EXERCISE OBJECTIVE =>
The expected answer is all of the entries, written out exactly.

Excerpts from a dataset
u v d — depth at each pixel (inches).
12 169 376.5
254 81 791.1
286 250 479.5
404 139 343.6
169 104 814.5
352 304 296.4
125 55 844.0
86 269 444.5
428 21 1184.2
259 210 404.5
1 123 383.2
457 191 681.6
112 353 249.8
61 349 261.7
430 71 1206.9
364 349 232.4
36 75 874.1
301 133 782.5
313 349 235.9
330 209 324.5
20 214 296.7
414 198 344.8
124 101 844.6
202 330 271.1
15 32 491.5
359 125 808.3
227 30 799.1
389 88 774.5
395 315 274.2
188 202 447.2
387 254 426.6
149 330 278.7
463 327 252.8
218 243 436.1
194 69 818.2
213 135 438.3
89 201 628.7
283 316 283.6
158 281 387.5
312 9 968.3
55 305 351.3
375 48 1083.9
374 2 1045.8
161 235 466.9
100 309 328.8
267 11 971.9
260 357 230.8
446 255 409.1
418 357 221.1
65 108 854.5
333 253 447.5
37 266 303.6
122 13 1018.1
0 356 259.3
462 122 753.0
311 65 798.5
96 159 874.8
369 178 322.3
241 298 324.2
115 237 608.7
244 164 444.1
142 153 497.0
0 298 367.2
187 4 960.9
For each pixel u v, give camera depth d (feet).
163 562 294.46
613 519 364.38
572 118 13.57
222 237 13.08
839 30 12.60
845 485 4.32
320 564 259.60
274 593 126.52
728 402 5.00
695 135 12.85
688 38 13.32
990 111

OUTPUT FOR THIS EXERCISE =>
u v d — depth at each pixel (inches).
12 169 376.5
254 81 791.1
286 250 479.5
404 139 343.6
169 104 814.5
352 304 296.4
125 55 844.0
86 269 444.5
428 21 1184.2
259 210 404.5
1 123 383.2
457 191 681.6
112 353 249.8
61 349 261.7
430 71 1206.9
364 349 232.4
36 75 874.1
301 133 782.5
313 349 235.9
330 209 324.5
20 214 296.7
414 198 344.8
124 101 844.6
202 330 271.1
15 32 491.5
359 125 808.3
227 30 799.1
389 88 774.5
395 315 274.2
188 202 447.2
387 254 426.6
149 330 278.7
463 327 252.8
218 243 436.1
194 69 818.2
213 135 438.3
89 201 628.7
283 316 283.6
158 281 387.5
312 9 968.3
55 305 351.3
375 48 1083.9
374 2 1045.8
161 235 466.9
100 309 328.8
267 11 971.9
260 357 230.8
446 255 409.1
418 357 221.1
65 108 854.5
333 253 447.5
37 266 303.6
122 13 1018.1
0 356 259.3
462 122 753.0
311 65 798.5
96 159 874.8
369 178 322.3
241 298 324.2
115 237 608.7
244 164 444.1
142 153 497.0
0 298 367.2
187 4 960.9
For each pixel u v, give camera depth d (feet).
163 562 294.46
613 519 364.38
572 118 13.57
222 237 13.08
839 30 12.60
845 485 4.32
320 564 259.60
274 593 126.52
728 402 5.00
695 135 12.85
688 38 13.32
990 111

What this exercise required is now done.